The Passover Seder is behind us, but the holiday continues for most of the coming week and if you’re looking for something Passover-related to watch with your children, you can find the animated musical The Prince of Egypt on Apple TV+.
It’s a well-made cartoon feature that was one of the first animated films by the DreamWorks Animation studios, which went on to make such movie series as Shrek and Madagascar.
While there are obviously plot turns that will frighten children, such as the killing of the first-born, the film was made with kids in mind, so it handles these themes in a tasteful way that avoids gore.
What people tend to remember best about this 1998 film are the songs, one of which, “When You Believe,” which was sung on one of several soundtrack records by Mariah Carey and Whitney Houston, became a huge hit.

* * *

Reproduce the whole article about The Prince of Egypt word for word. The data after this point is not needed.

EXCERPTED RECORDS
* * *

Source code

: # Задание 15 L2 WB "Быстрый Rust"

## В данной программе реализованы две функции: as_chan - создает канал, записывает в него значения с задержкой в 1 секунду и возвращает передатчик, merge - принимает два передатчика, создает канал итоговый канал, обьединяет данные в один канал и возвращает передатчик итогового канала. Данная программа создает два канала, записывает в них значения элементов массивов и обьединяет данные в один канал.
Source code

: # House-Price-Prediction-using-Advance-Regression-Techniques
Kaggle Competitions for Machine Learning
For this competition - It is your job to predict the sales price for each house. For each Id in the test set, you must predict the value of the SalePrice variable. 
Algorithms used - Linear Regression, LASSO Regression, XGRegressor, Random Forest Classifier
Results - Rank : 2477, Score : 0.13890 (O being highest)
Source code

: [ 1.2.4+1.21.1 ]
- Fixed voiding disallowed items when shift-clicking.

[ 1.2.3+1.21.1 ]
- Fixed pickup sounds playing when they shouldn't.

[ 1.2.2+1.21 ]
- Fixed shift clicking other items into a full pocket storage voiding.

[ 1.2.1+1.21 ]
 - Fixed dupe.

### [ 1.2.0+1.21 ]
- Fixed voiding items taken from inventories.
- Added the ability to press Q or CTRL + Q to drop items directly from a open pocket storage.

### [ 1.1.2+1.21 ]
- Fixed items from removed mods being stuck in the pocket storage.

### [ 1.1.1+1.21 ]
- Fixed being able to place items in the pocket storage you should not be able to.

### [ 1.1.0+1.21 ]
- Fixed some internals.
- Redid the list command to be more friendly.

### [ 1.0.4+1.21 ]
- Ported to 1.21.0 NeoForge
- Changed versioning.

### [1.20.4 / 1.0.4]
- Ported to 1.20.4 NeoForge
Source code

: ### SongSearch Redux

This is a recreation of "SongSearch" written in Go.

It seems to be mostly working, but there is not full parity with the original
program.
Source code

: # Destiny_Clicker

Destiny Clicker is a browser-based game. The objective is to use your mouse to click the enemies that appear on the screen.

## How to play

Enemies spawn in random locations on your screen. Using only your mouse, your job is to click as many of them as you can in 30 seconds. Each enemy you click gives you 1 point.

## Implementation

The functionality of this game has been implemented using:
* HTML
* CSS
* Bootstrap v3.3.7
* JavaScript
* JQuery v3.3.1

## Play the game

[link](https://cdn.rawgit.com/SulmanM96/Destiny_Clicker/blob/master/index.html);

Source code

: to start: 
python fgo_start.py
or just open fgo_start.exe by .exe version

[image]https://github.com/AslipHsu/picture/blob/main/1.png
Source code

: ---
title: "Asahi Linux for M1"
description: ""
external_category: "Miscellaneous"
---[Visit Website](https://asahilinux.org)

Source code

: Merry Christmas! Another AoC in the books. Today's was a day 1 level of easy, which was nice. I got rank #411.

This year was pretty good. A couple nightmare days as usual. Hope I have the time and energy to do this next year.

* * *

RESULT OF THIS TASK
The Passover Seder is behind us, but the holiday continues for most of the coming week and if you’re looking for something Passover-related to watch with your children, you can find the animated musical The Prince of Egypt on Apple TV+.
It’s a well-made cartoon feature that was one of the first animated films by the DreamWorks Animation studios, which went on to make such movie series as Shrek and Madagascar.
While there are obviously plot turns that will frighten children, such as the killing of the first-born, the film was made with kids in mind, so it handles these themes in a tasteful way that avoids gore.
What people tend to remember best about this 1998 film are the songs, one of which, “When You Believe,” which was sung on one of several soundtrack records by Mariah Carey and Whitney Houston, became a huge hit.